• _DOCUMENT SECTION_
Ironically, the figure of £25,000 also relates to the figure at which income tax relief is granted for mortgages. Noble Lords are bound to wonder whether the fact that the Government have made this order today heralds an increase in the limit figure for mortgage relief. I wonder if the noble Lord would care to comment on whether there is any intention by the Government to increase the maximum figure for mortgage relief to £37,500 as well.

I should perhaps comment for a second or two on the noble Lord's remark that the purpose of this order is to restore freedom of action to the building societies. I think that one of the truths which is becoming more and more evident is that the building societies are finding themselves less able to compete with the clearing banks as the clearing banks are becoming able to offer better terms for mortgages than the building societies, and the building societies are not so competitive as they were in the past. No doubt this is a part of the reason for this order. While not objecting to the order, I should be particularly pleased to hear the noble Lord's reactions to some of the remarks I have made.

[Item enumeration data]

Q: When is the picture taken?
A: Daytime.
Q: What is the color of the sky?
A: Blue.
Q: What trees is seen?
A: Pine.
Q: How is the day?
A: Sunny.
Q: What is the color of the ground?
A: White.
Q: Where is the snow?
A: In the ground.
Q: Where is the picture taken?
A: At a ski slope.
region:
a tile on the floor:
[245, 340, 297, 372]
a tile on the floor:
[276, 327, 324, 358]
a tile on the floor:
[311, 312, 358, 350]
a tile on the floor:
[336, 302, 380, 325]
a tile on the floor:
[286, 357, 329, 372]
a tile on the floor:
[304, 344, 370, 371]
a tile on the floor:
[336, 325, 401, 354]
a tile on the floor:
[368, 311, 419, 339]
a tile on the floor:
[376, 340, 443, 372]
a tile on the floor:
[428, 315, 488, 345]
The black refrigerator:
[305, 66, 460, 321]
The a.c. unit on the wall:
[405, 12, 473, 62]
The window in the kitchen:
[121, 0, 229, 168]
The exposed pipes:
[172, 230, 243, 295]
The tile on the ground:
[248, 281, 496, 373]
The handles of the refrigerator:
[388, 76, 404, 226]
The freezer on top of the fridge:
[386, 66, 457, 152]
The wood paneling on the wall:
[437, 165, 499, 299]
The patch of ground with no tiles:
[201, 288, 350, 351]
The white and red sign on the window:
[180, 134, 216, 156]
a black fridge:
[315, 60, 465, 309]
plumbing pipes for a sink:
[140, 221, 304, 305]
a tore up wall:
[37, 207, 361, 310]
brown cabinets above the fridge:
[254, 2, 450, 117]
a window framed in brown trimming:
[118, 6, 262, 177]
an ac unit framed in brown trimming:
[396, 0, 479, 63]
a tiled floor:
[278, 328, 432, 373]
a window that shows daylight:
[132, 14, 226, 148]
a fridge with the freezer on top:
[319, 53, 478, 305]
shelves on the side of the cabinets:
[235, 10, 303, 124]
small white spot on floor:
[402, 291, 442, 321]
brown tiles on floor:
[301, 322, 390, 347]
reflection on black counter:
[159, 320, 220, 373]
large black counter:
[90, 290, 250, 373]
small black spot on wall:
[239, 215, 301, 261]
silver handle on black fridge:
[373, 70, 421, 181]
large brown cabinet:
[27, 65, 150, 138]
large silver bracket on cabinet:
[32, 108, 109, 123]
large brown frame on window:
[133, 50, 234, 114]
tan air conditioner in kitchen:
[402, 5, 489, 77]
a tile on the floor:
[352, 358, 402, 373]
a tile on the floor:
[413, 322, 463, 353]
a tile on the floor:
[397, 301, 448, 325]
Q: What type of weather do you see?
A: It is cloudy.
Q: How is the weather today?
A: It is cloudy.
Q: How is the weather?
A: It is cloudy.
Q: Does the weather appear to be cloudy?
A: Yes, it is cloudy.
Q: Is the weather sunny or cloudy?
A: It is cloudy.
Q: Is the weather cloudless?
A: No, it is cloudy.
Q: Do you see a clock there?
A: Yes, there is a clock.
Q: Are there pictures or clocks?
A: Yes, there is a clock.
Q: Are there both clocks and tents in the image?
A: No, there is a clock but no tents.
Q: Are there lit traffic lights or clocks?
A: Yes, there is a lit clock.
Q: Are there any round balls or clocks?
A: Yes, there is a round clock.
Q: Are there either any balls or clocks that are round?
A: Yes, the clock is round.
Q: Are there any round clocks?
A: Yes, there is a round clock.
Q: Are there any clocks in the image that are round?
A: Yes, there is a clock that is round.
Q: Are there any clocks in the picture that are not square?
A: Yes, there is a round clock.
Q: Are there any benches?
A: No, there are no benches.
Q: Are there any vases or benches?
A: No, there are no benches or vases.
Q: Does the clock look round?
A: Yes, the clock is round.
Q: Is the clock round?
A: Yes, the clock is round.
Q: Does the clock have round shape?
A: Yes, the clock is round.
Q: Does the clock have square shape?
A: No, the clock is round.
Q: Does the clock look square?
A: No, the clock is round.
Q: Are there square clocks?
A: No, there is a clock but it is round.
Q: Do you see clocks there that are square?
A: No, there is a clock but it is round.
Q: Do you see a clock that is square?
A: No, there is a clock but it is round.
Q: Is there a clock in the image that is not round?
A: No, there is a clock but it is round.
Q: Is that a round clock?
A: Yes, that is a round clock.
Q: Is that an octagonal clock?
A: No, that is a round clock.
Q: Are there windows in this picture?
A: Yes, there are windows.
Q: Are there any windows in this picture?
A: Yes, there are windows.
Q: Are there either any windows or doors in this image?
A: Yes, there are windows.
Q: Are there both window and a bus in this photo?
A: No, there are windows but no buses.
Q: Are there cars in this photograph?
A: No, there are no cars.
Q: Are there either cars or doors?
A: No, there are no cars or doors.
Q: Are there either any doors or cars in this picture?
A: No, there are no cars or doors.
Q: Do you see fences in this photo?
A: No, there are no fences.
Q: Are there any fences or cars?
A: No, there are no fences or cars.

• _TASKS TO CARRY OUT_
1: In the debate excerpt, to what amount does the speaker ask whether the Government intend to raise the maximum figure for mortgage relief?
2: Rewrite the stretch of the debate excerpt from "I should perhaps" through "I have made.", changing every "clearing banks" to "commercial banks".

• _EXPECTED OUTPUTS_
1: £37,500

2:
I should perhaps comment for a second or two on the noble Lord's remark that the purpose of this order is to restore freedom of action to the building societies. I think that one of the truths which is becoming more and more evident is that the building societies are finding themselves less able to compete with the commercial banks as the commercial banks are becoming able to offer better terms for mortgages than the building societies, and the building societies are not so competitive as they were in the past. No doubt this is a part of the reason for this order. While not objecting to the order, I should be particularly pleased to hear the noble Lord's reactions to some of the remarks I have made.